The Emil and Anna Shaffner House sold this week for $710,000, and it was a bargain. The price for the 4,200 square-foot mansion was just $168 per square foot. That’s a lot of money, but many relatively mundane homes in upscale neighborhoods sell for far more. The Shaffner House is an extraordinary gem. An elegant stone cottage with steep gables and a tile roof, it sits on two-thirds of a beautifully wooded acre in Buena Vista.
The address is 217 N. Pine Valley Road. The house has four bedrooms and four bathrooms. The moldings, mantels and other woodwork remain unpainted. The casement windows throughout are either well-maintained originals or very good replacements. An attached garage is tucked in on the right, partly concealed by the slope of the lot. What appears to have been an open back porch with a fireplace has been enclosed, but the house still includes three levels of outdoor spaces.
The house was designed by William Roy Wallace and built in 1940. He and his mentor, Charles Barton Keen, designed a remarkable number of notable buildings in Winston-Salem in the first half of the 20th century. “Throughout his career, Wallace designed houses, schools, churches, office buildings, auditoriums, and cottages,” the NCSU Archives say in the notes on their collection of Wallace’s papers. “During much of the 20th century, he was the architect of choice for many Winston-Salem business leaders and their families as well as for business leaders in Burlington, Greensboro, High Point, and elsewhere in North Carolina.” The N.C. State collection includes the original plans for the Shaffner House and those for alterations in 1960 and an addition in 1973.
The property had been part of Westview Farm, a 147-acre model diary farm established by William Neal Reynolds (R.J.’s brother) around 1902. Twenty years alter, North Carolina’s biggest and richest city was growing to the west, and the farm was relocated to Davie County.

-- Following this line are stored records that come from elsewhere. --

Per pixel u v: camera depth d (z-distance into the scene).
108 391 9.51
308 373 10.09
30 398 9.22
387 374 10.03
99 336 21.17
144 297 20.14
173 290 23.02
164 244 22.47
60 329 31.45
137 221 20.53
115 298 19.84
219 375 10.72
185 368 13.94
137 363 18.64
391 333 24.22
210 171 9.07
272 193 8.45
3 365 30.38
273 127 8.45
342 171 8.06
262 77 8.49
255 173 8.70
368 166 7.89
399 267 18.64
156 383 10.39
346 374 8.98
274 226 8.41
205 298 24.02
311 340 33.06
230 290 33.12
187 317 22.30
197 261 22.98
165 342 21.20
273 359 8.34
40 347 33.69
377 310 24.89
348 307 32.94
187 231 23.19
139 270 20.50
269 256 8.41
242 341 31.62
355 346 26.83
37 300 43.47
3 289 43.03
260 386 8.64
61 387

William Neal and Katherine B. Reynolds sold off the property; two lots were sold in 1922 to Dennis G. Craven, owner of a ladies’ wear and millinery store downtown. Craven sold the lots in 1940 to Emil and Anna Shaffner, who built the house at what was then known as 217 Westview Drive West. It remained in the Shaffner family for 70 years.
Like his father before him, Emil Shaffner (1909-2003) was one of Winston-Salem’s leading businessmen. A descendant of early Moravian settlers, Henry Fries Shaffner (1887-1941) co-founded Wachovia Loan and Trust Company in 1893. After it merged with Wachovia National Bank in 1911, he rose through its leadership to become chairman of the board in 1931. As was typical of movers and shakers of the period, he was engaged in other ventures as well, including the Briggs-Shaffner Company, which made tobacco-cutting machines. The family home, a 1907 Tudor mansion at 150 S. Marshall Street, is now The Shaffner Inn B&B.
Emil was an assistant treasurer at Wachovia in 1940 when he and Anna built their home. Westview Drive was quite the neighborhood. A next-door neighbor was P. Huber Hanes Jr., future president of P.H. Hanes knitting Company. Down the street were Archie Davis, future Wachovia chairman and co-founder pf the Research Triangle Park, and Frank L. Blum, whose construction company is one of the largest in the region. Emil left the bank in 1943 to run Briggs-Shaffner, which he sold in 1968 (it’s still in business, now located in Yadkinville and producing textile manufacturing equipment). He was a co-founder of the Children’s Center for the Physically Handicapped (now the Children’s Center and part of the public school system) in 1952.
Emil and Anna sold the house to their daughter Gertrude and her husband, M. Powell Winstead, in 1976 (the deed identified the Shaffners as living in Ashe County). The Winsteads owned it until 2010, selling it to the couple who sold it this week. Anna died in May 2003 at age 92; Emil died less than five months later at 93.